Corey Small (born March 23, 1987 in St. Catharines, Ontario) is a Canadian lacrosse player who plays for the Buffalo Bandits of the National Lacrosse League and formerly the Hamilton Nationals in Major League Lacrosse.

High school career
Small attended Holy Cross Catholic Secondary School in St. Catharines. During his senior year at Holy Cross, he helped lead the Raiders to a provincial championship.

Canadian Box career

Junior
Small played for the St. Catharines Athletics in the OLA Junior A Lacrosse League from to 2004 to 2008. In 2005, he won the Gaylord Powless Sportsmanship Award. During his 5 years for the Athletics, Small totaled up 127 goals and 278 points in just 102 games. He would also round up 40 goals and 77 points in 30 playoff games.

→ Your objective: In the passage about Corey Small, copy the words from "Canadian Box career" to "30 playoff games.". The records that follow the text were taken from a separate source.

Records from a data collection
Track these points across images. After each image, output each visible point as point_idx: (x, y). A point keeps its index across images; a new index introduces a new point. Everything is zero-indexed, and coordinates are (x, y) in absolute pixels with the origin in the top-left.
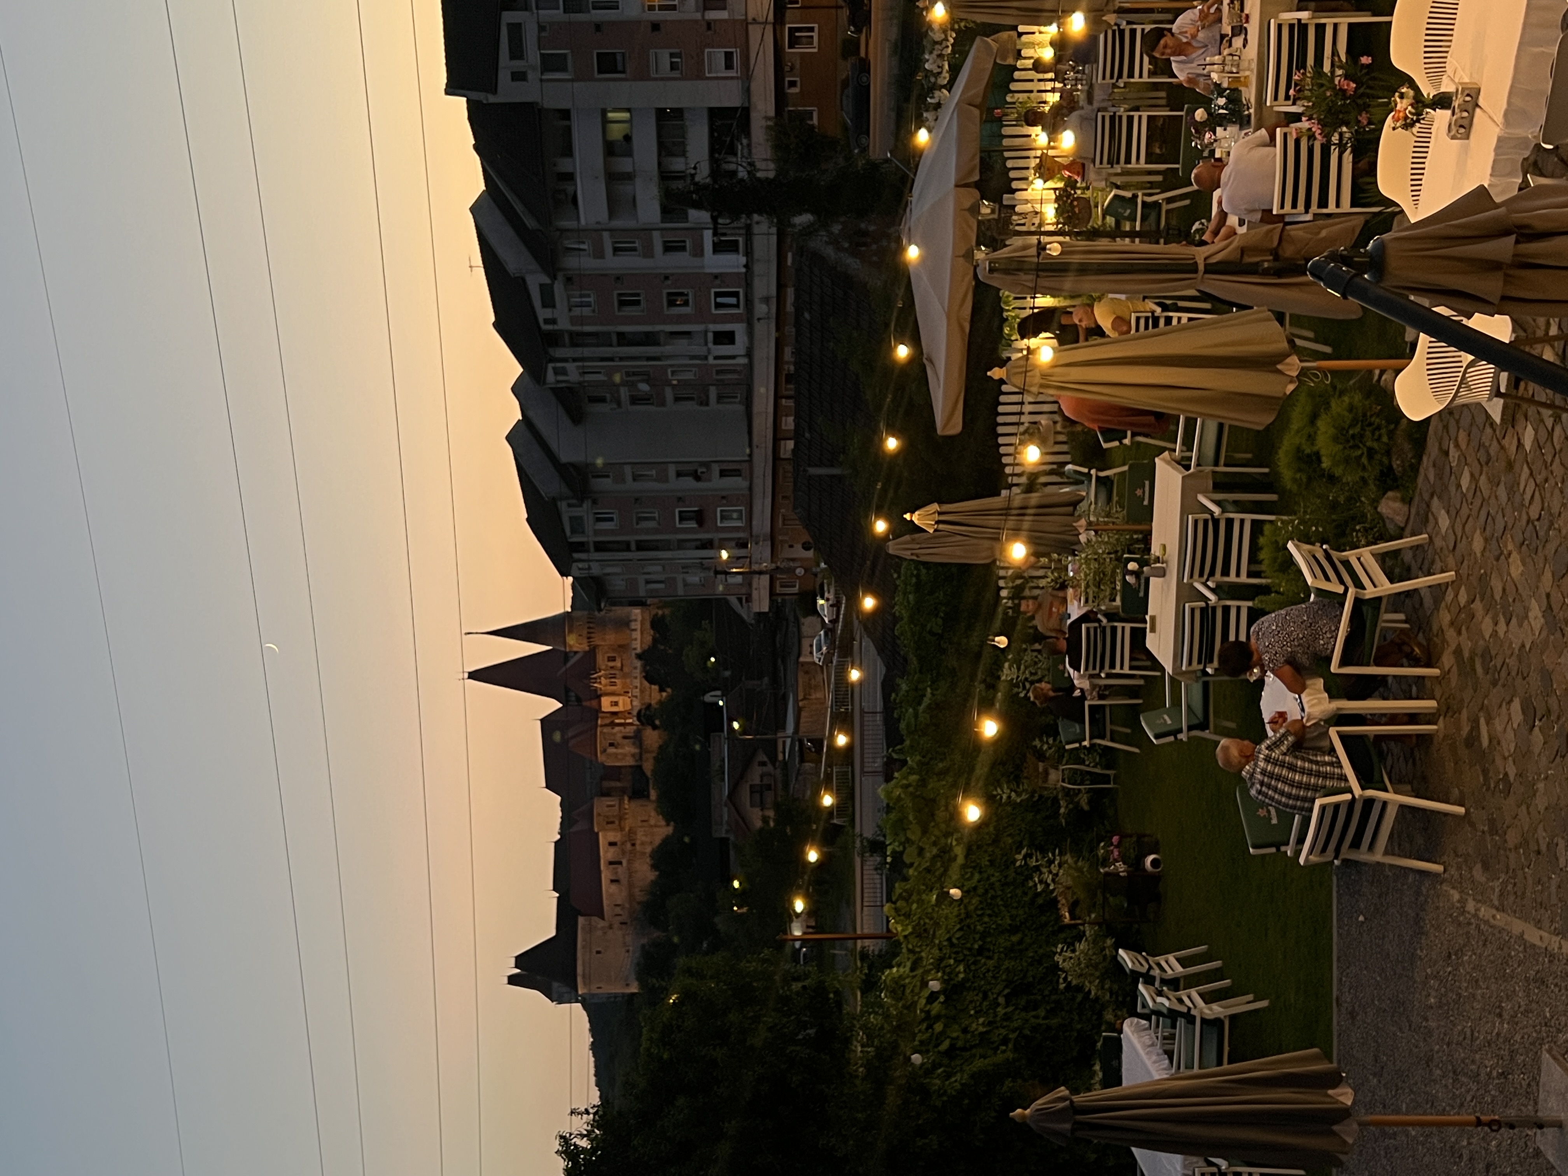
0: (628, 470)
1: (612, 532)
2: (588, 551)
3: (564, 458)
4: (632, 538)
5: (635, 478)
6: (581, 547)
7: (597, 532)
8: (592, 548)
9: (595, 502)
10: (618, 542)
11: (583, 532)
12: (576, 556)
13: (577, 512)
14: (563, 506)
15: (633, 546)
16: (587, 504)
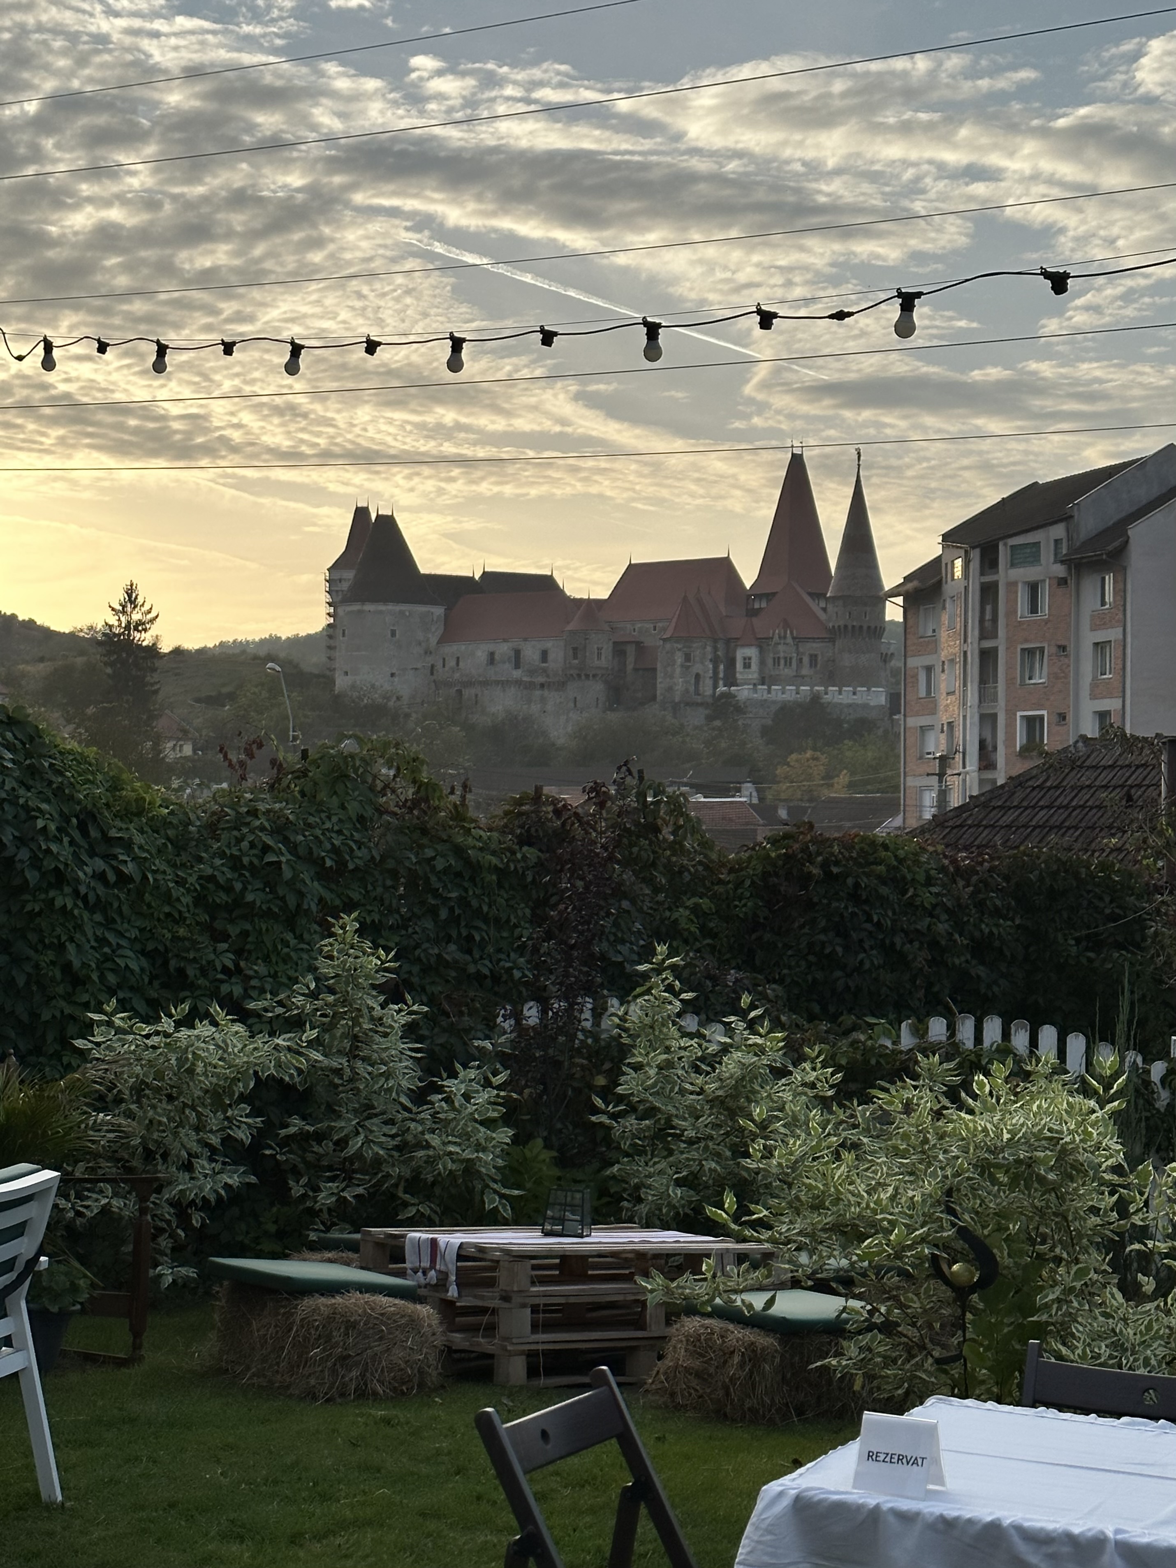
0: (1113, 634)
1: (1012, 612)
2: (982, 573)
3: (1137, 532)
4: (1001, 643)
5: (1100, 647)
6: (989, 561)
7: (1012, 585)
8: (987, 579)
9: (1062, 582)
10: (995, 619)
11: (1013, 565)
12: (976, 554)
13: (1047, 554)
14: (1058, 531)
15: (988, 644)
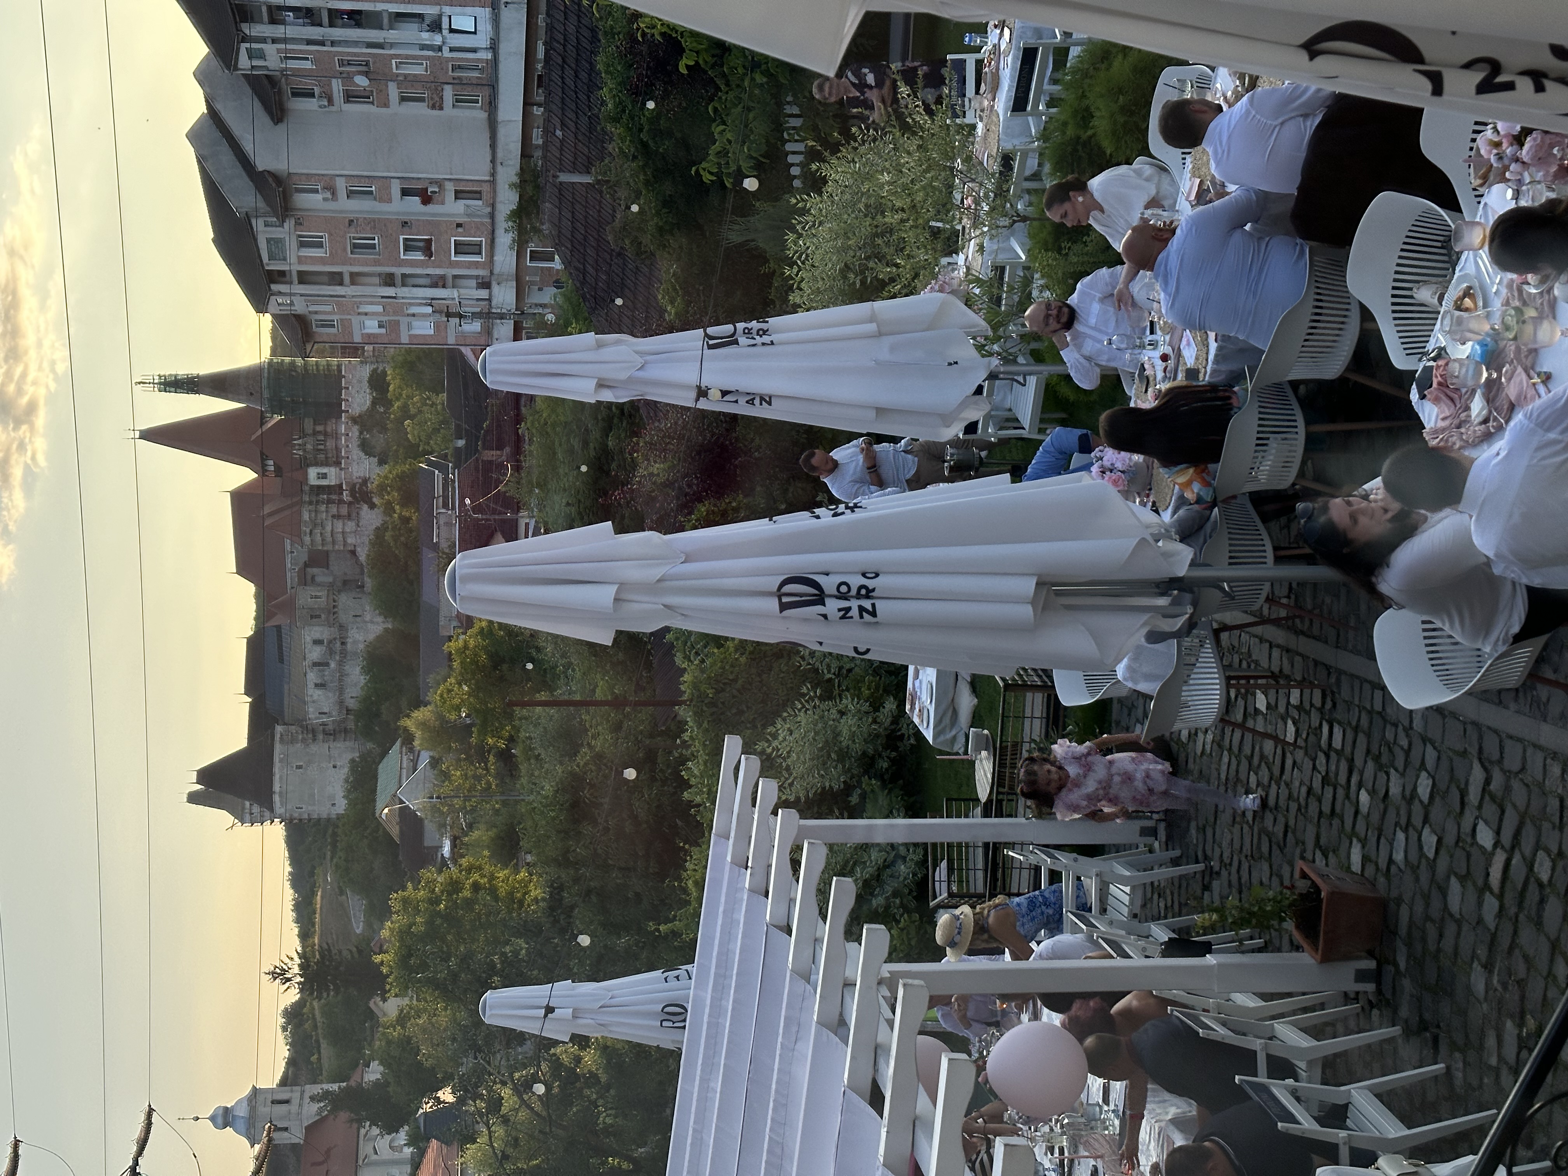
0: (341, 184)
1: (322, 261)
2: (291, 283)
3: (261, 165)
4: (345, 269)
5: (351, 194)
6: (280, 276)
7: (301, 260)
8: (295, 279)
9: (299, 222)
10: (327, 273)
13: (277, 233)
14: (258, 225)
15: (347, 280)
16: (289, 224)
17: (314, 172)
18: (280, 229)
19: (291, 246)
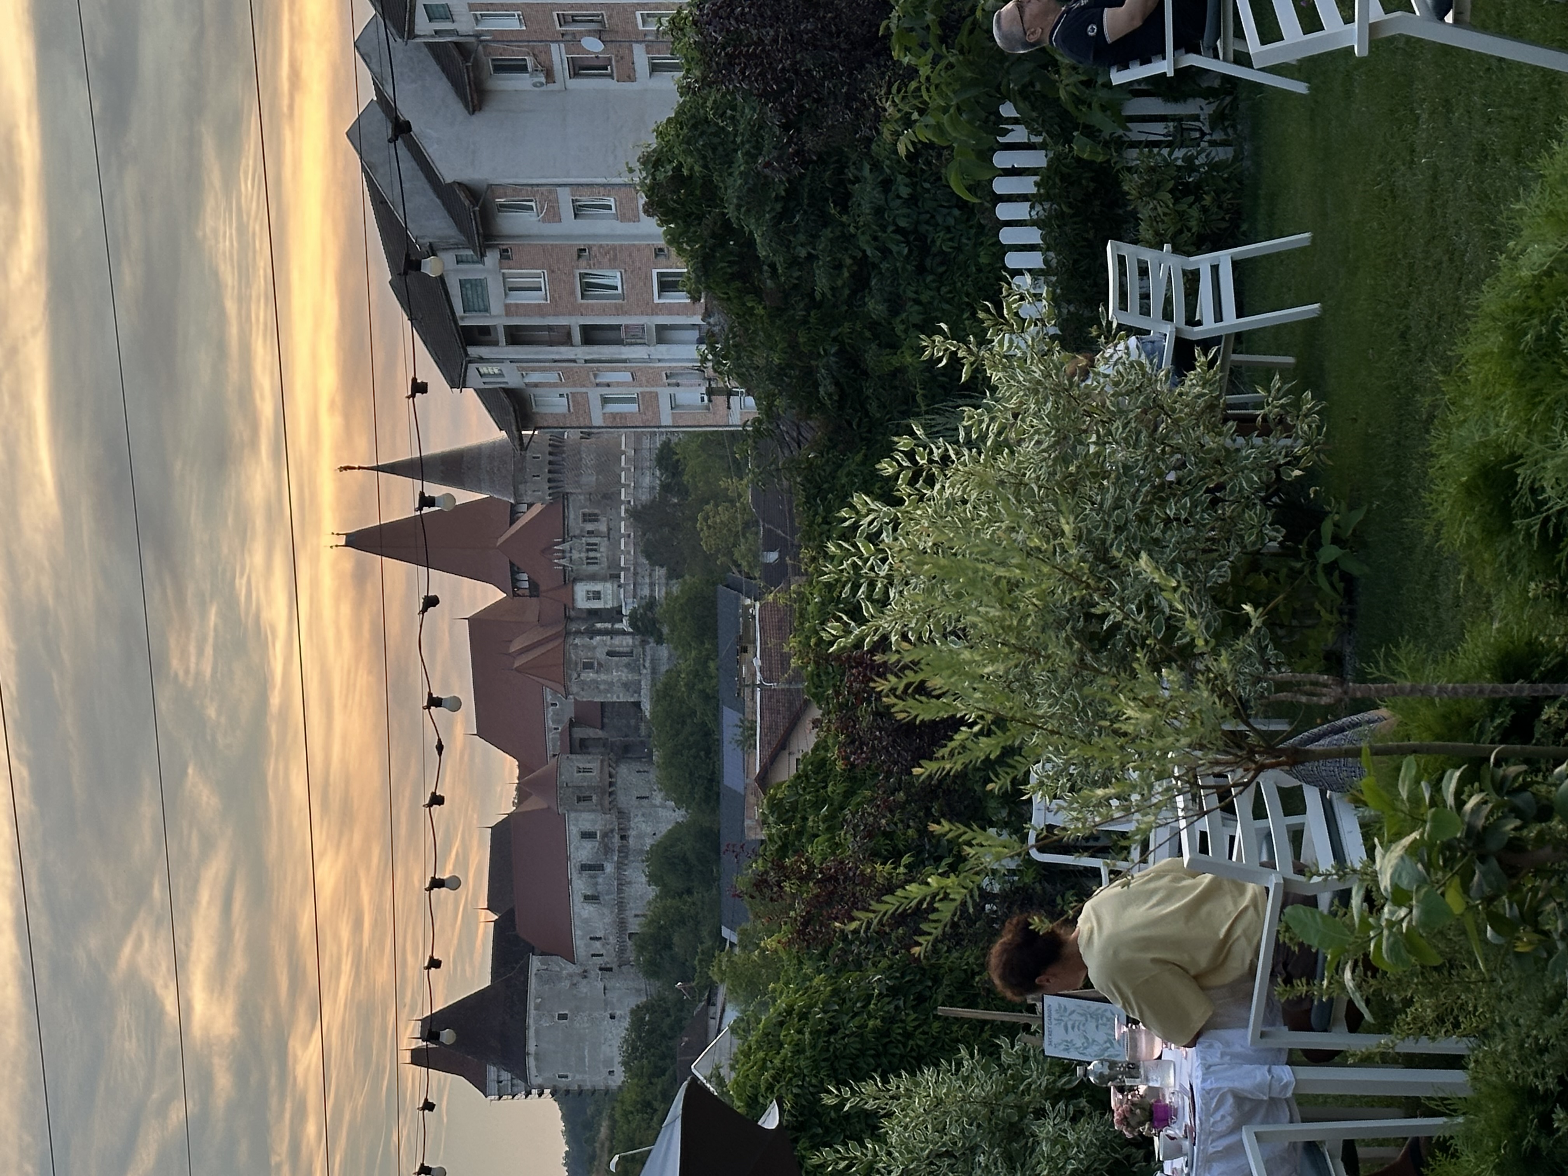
0: (565, 198)
1: (539, 310)
4: (575, 322)
6: (481, 336)
7: (509, 310)
9: (505, 255)
10: (550, 328)
11: (487, 310)
12: (473, 351)
13: (473, 272)
15: (577, 336)
16: (492, 258)
17: (525, 181)
18: (481, 266)
19: (495, 289)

→ Written solution:
Canadian Box career

Junior
Small played for the St. Catharines Athletics in the OLA Junior A Lacrosse League from to 2004 to 2008. In 2005, he won the Gaylord Powless Sportsmanship Award. During his 5 years for the Athletics, Small totaled up 127 goals and 278 points in just 102 games. He would also round up 40 goals and 77 points in 30 playoff games.